#  > 【月之花海】獸迷、毛毛、Furry討論區 >  > 動物風情 >  > 貓科巢穴 >  > [影片] 體驗飼養小獅子小老虎

## J.C.

日本的節目 無字幕
超級可愛 尤其是搭配的音效超級搞笑

小獅子篇
[youtube]http://www.youtube.com/watch?v=hKU-8z1cINw[/youtube]

[youtube]http://www.youtube.com/watch?v=F63lOaZbVUI[/youtube]

小老虎篇
[youtube]http://www.youtube.com/watch?v=ooykvGrS20M[/youtube]

[youtube]http://www.youtube.com/watch?v=2FYYMkBosN4[/youtube]

----------


## 亞雷-鮫

日本人還真多休閒體驗....

那幾隻老虎獅子真是好可愛....  :onion_43:  

真希望我也能抱抱他們....

有點可惜的是那些"人"都是介入者....

不像是代理育母...

擁有那樣的互動情誼....

但我也還是好想跟他們玩玩..  :onion_46:

----------


## 焰狼_天狼星

實在是太可愛了！全部帶回家！
小獅子.......好可愛啊！

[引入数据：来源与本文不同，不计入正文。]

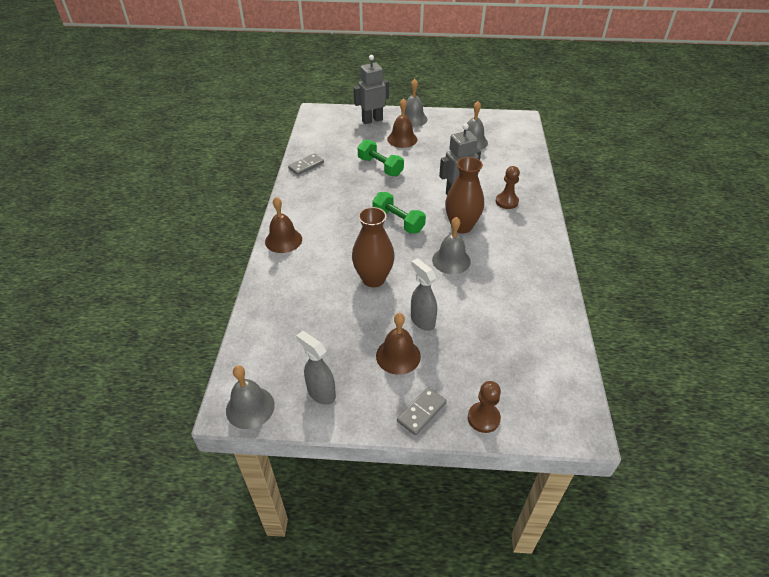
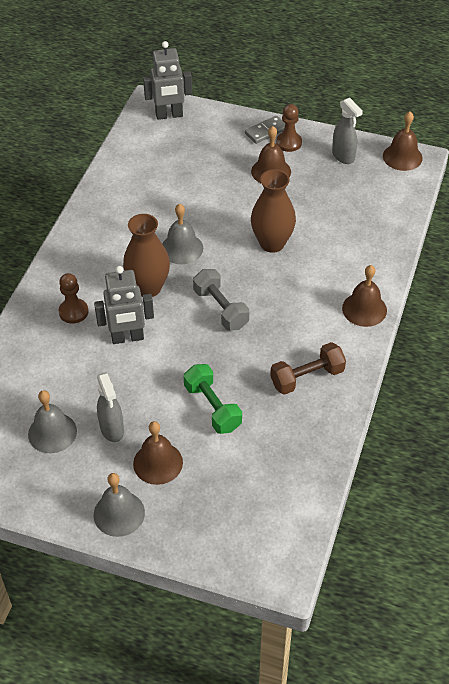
camera: 165 degrees left, 5 degrees up
(250, 407) = (402, 157): grey bell -> brown bell
(306, 166) = (321, 432): grey domino -> none
(321, 191) = (307, 377): none -> brown dumbbell
(372, 120) = (190, 525): grey robot -> grey robot (169, 115)
(398, 221) = (221, 309): green dumbbell -> grey dumbbell
(422, 321) = (238, 195): grey spray bottle -> grey spray bottle (112, 429)
(483, 418) = (220, 120): brown pawn -> brown pawn (289, 143)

走路的時候.......配音好好笑！
那些人........人家睡了還要搞人家.......

小獅子叫聲好可愛！

小老虎也好可愛！
狗媽媽的樣子......真逗......

唉......老虎媽媽棄嬰的行為常會發生........
幸好是在動物園裡......(棄嬰行為可能因為收圈養的影響)

----------


## huxanya

小獅子小老虎好可愛
叫聲很怪但是很Q特

走起路來感覺好慢...

人類在逗他們時感覺很無言

不過他們的單純根幼氣真是太讚了
我也好想跟他們玩

----------


## 鵺影

真的是超溫馨的，
這麼好的節目怎麼台灣沒有引進呢...XD

在下也是常常都會注意一些日本的綜藝節目，
印像中沒在第四台看過這個節目，真是太可惜了...

----------